The medication your oncologist prescribed makes you feel like your feet have been beaten to a pulp every night while you sleep. Although your pain tolerance is high, you wince and groan with each step you take in the morning. It feels as if all of the bones in your feet have been broken. You keep moving, otherwise the pain remains. You run. You do yoga. You walk your dogs.
Incrementally, the effects of no estrogen take over. Most of your hot flashes happened during chemo. You don’t miss sweating through multiple pajamas every night. But, you do miss vaginal discharge—what a surprise! Your vagina is as dry as the Sahara desert. Your eyes are dry. Your nose either runs or dries out; there is no in between. You wish you could slough the dead skin cells off your entire body—every twenty minutes. You gain weight. Your temper is short. You cannot abide stupidity. But, really, is that new? You can’t blame that on the lack of estrogen.
You feel brittle, inside and out. You wonder if you will crack open one day and there will be nothing but the husk of your former self. Or maybe you are like a matryoshka with a new, cancer-free body inside. If that’s the case, you want your same brain.
With each scan or test, you are relieved the helpful medications aren’t harming you too much and your cancer has not recurred—yet. You research odds, percentages, and recurrence rates as if knowledge will keep you alive just a little bit longer.
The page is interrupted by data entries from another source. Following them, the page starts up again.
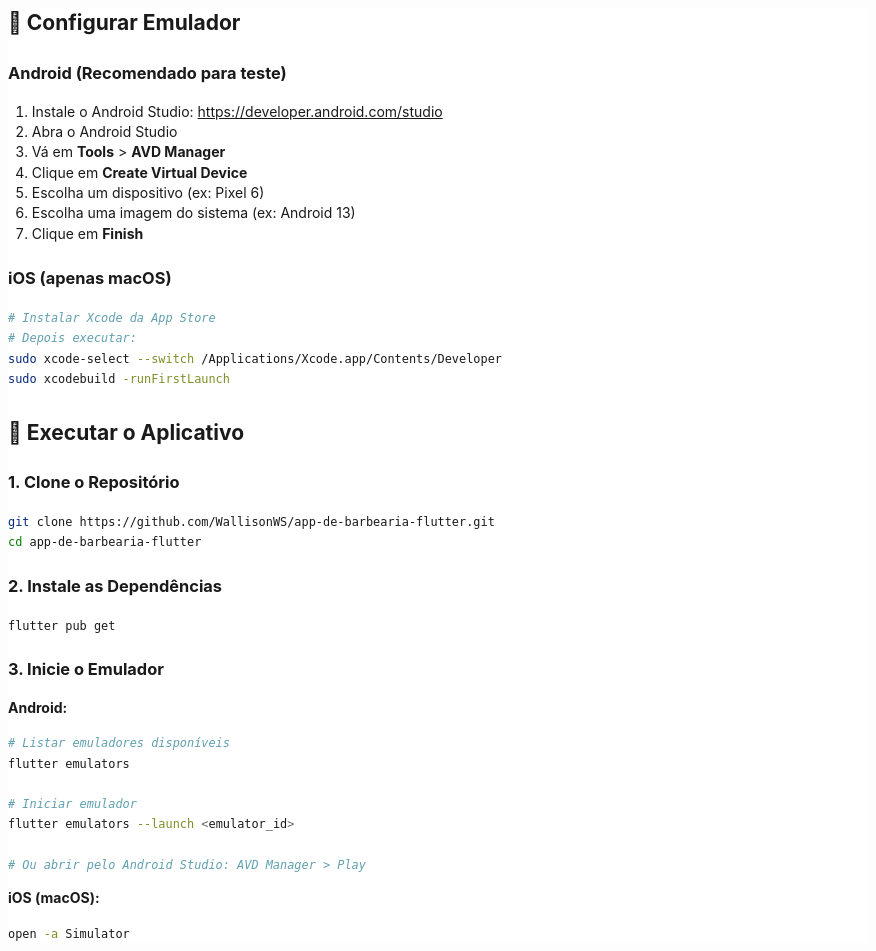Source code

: ## 📱 Configurar Emulador

### Android (Recomendado para teste)

1. Instale o Android Studio: https://developer.android.com/studio
2. Abra o Android Studio
3. Vá em **Tools** > **AVD Manager**
4. Clique em **Create Virtual Device**
5. Escolha um dispositivo (ex: Pixel 6)
6. Escolha uma imagem do sistema (ex: Android 13)
7. Clique em **Finish**

### iOS (apenas macOS)

```bash
# Instalar Xcode da App Store
# Depois executar:
sudo xcode-select --switch /Applications/Xcode.app/Contents/Developer
sudo xcodebuild -runFirstLaunch
```

## 🎯 Executar o Aplicativo

### 1. Clone o Repositório

```bash
git clone https://github.com/WallisonWS/app-de-barbearia-flutter.git
cd app-de-barbearia-flutter
```

### 2. Instale as Dependências

```bash
flutter pub get
```

### 3. Inicie o Emulador

**Android:**
```bash
# Listar emuladores disponíveis
flutter emulators

# Iniciar emulador
flutter emulators --launch <emulator_id>

# Ou abrir pelo Android Studio: AVD Manager > Play
```

**iOS (macOS):**
```bash
open -a Simulator
```
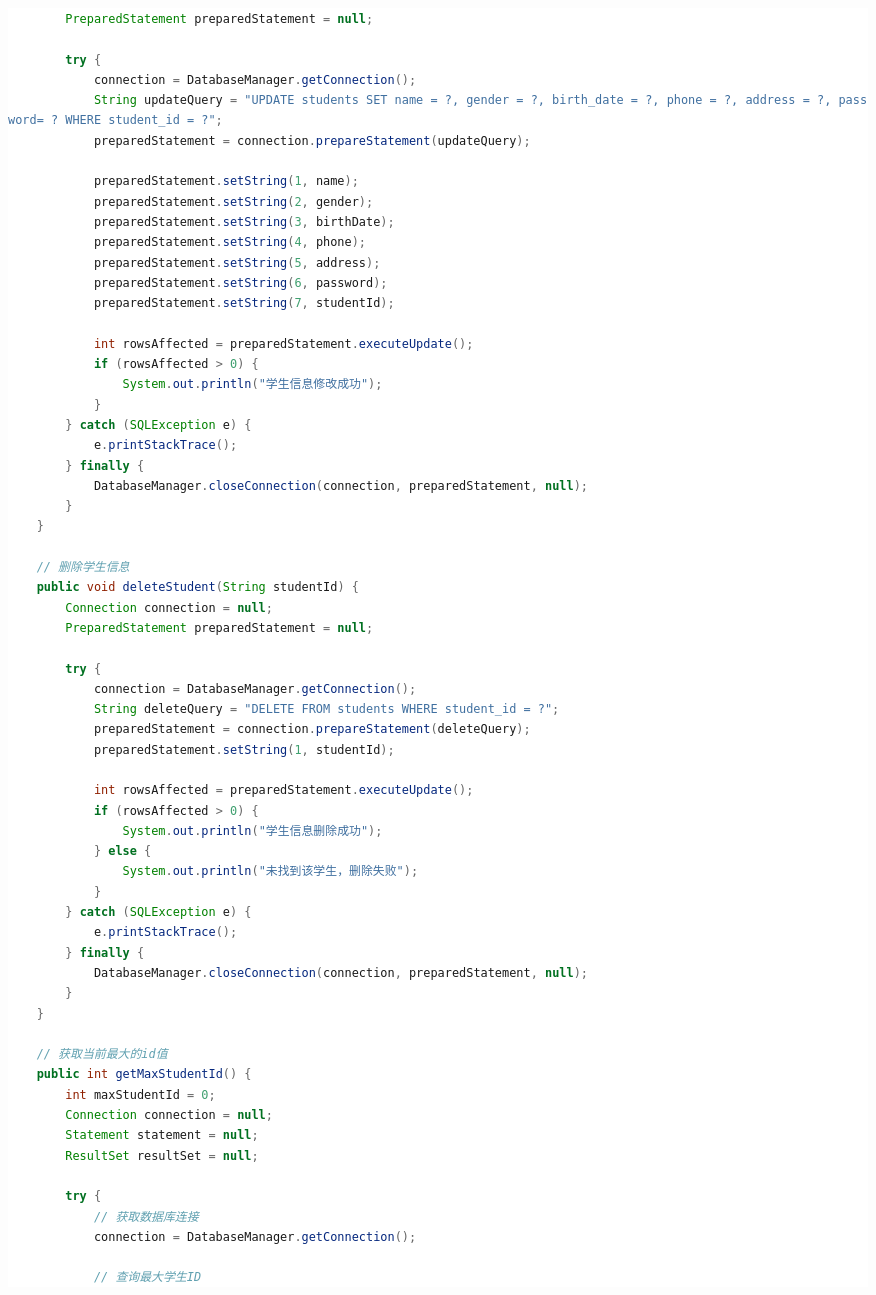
 ```java
		PreparedStatement preparedStatement = null;

		try {
			connection = DatabaseManager.getConnection();
			String updateQuery = "UPDATE students SET name = ?, gender = ?, birth_date = ?, phone = ?, address = ?, password= ? WHERE student_id = ?";
			preparedStatement = connection.prepareStatement(updateQuery);

			preparedStatement.setString(1, name);
			preparedStatement.setString(2, gender);
			preparedStatement.setString(3, birthDate);
			preparedStatement.setString(4, phone);
			preparedStatement.setString(5, address);
			preparedStatement.setString(6, password);
			preparedStatement.setString(7, studentId);

			int rowsAffected = preparedStatement.executeUpdate();
			if (rowsAffected > 0) {
				System.out.println("学生信息修改成功");
			}
		} catch (SQLException e) {
			e.printStackTrace();
		} finally {
			DatabaseManager.closeConnection(connection, preparedStatement, null);
		}
	}

	// 删除学生信息
	public void deleteStudent(String studentId) {
		Connection connection = null;
		PreparedStatement preparedStatement = null;

		try {
			connection = DatabaseManager.getConnection();
			String deleteQuery = "DELETE FROM students WHERE student_id = ?";
			preparedStatement = connection.prepareStatement(deleteQuery);
			preparedStatement.setString(1, studentId);

			int rowsAffected = preparedStatement.executeUpdate();
			if (rowsAffected > 0) {
				System.out.println("学生信息删除成功");
			} else {
				System.out.println("未找到该学生，删除失败");
			}
		} catch (SQLException e) {
			e.printStackTrace();
		} finally {
			DatabaseManager.closeConnection(connection, preparedStatement, null);
		}
	}

	// 获取当前最大的id值
	public int getMaxStudentId() {
		int maxStudentId = 0;
		Connection connection = null;
		Statement statement = null;
		ResultSet resultSet = null;

		try {
			// 获取数据库连接
			connection = DatabaseManager.getConnection();

			// 查询最大学生ID
```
You wonder if you’ll ever date again and think it’s a good thing you had loads of great sex during your twenties and thirties. You miss sex, but you’re grateful you don’t have to worry about a partner. You feel invisible to men.
Anytime someone begins a conversation about your cancer with the statement, “It’s a good thing…” you try not to eviscerate them. Perhaps this is some sort of retribution for all the stupid things you have said.
You’re not grateful for cancer and you never will be. But, you’re grateful it was your breast and not your brain—and your breast rather than your mom’s or nieces’ breasts. If anyone had to have breast cancer, you were the healthiest woman in your family and most able to handle it. So, you’re grateful for that.
You’re one in eight. Isn’t that great?
-Kathleen Quigley
Kathleen Quigley is a writer, massage therapist, and marathon runner. She pursued an MFA at Columbia College, Chicago, and took a hiatus to raise her son. She has published fiction and nonfiction in HCE Review, Hypertext Magazine, Stoneboat Literary Journal, The Seventh Wave, Hairtrigger, among others. She lives in Wisconsin with her crazy rescue dog and is writing a memoir about cancer and running.